Florida’s Medicaid managed care program also uses a Medicare template to ensure network adequacy, requiring insurers to update the state each week on their providers and mandating that most of them accept new patients.

“Now, 95 percent of your doctors have to be accepting new patients,’’ Senior said. “ Insurers that fail to keep adequate provider networks will face penalties, sanctions and potential termination of contracts.

Rosy Cozad, chief executive of Amerigroup Florida, one of the 10 managed care companies serving Miami-Dade and among the largest in the state, said in a written statement that the insurer has spent a decade building its provider network in the region.

“We are currently five times over the network adequacy minimum required by the state in this region,’’ Cozad said in the statement. “We generally pay Medicaid rates or higher for physician services, and we offer incentive programs that also allow physicians to achieve higher reimbursement when they excel or improve in quality.’’

Another consumer protection in Florida’s managed care model is program stabilization, which requires insurers to make a five-year commitment to every region of the state they serve, Senior said.

If an insurer pulls out of one region, the company loses its contract for the entire state.

Private insurers also will be required to abide by the so-called Medical Loss Ratio, which requires companies to spend 85 percent of every dollar in premiums on healthcare and keep only 15 percent for profit and overhead.

Any amount less than the 85 percent that is spent on healthcare will be refunded to the state.

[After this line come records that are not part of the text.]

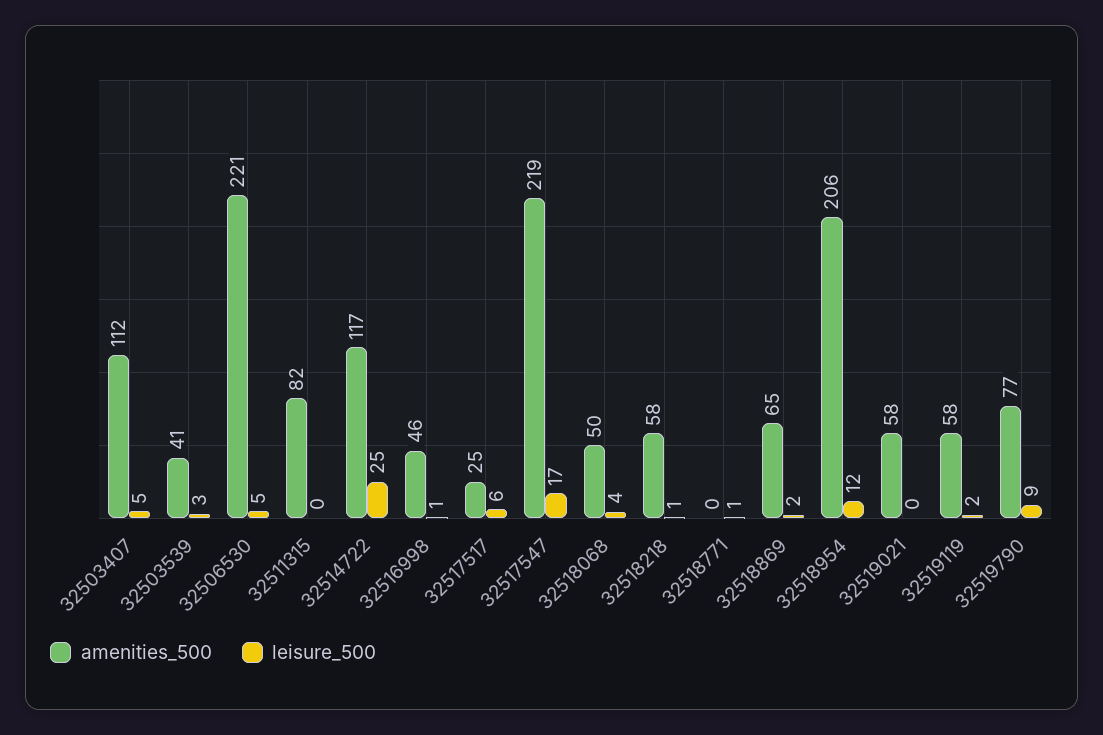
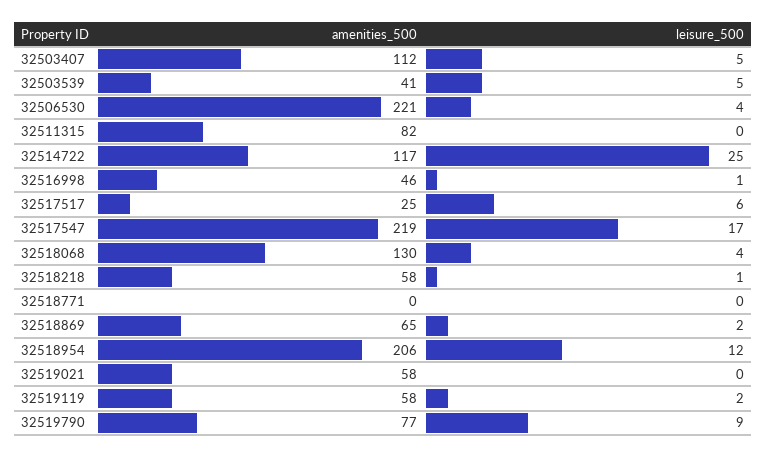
leisure_500, 32503539: 3 -> 5
leisure_500, 32506530: 5 -> 4
amenities_500, 32518068: 50 -> 130
leisure_500, 32518771: 1 -> 0

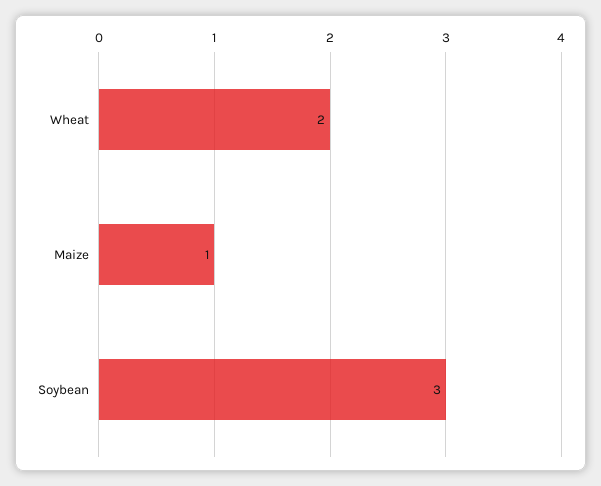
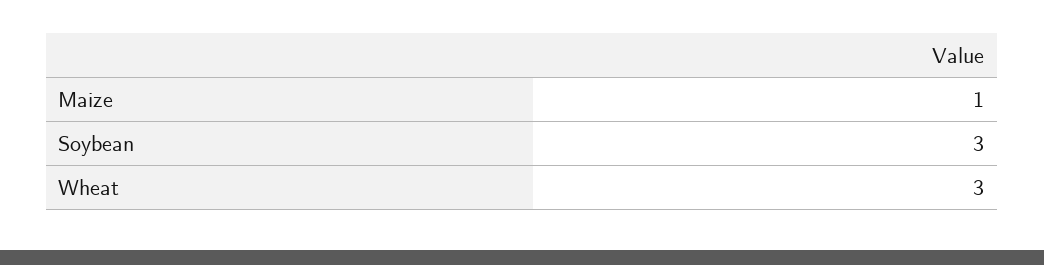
Wheat: 2 -> 3

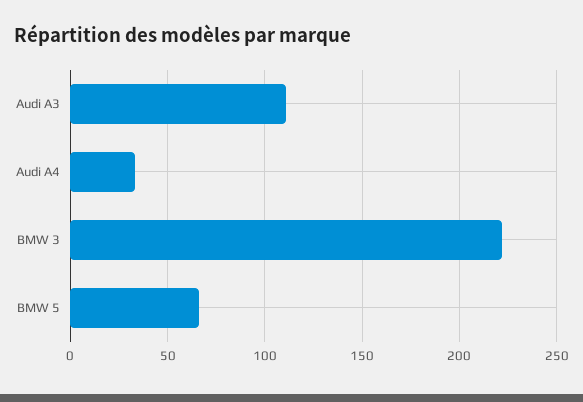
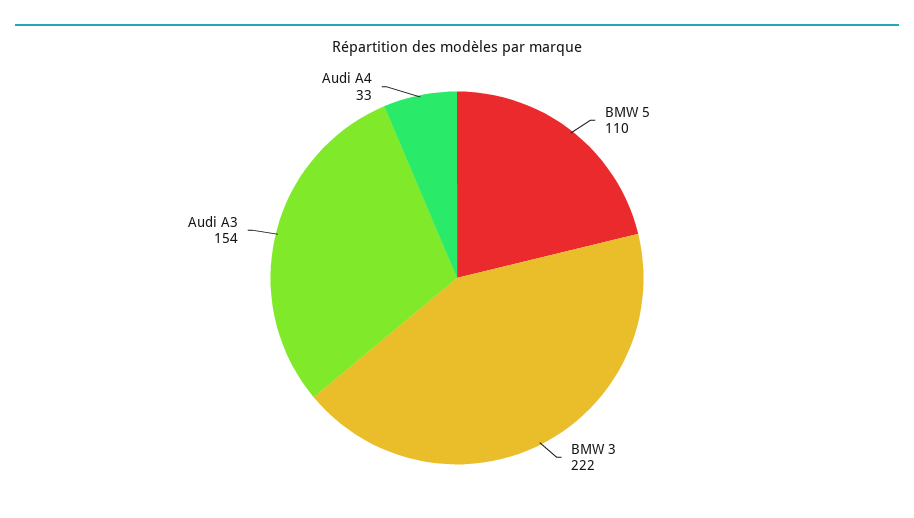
Audi A3: 110 -> 154
BMW 5: 65 -> 110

Despite Florida’s Medicaid program including what Alker of Georgetown University called “the most far-reaching” consumer protections she has seen for a federal-state agreement, she said independent oversight will be needed to ensure that private companies do not reduce access to care.

Medicaid managed care will work on a capitation basis, meaning the state pays private insurers a set fee per member per month. The fee depends on the member’s age and other factors, but whatever the private insurer doesn’t spend on healthcare will count as profit.

So managed care companies will only reduce program costs by providing more efficient care.

“The problem is there’s actually very little waste in Medicaid,’’ Alker said.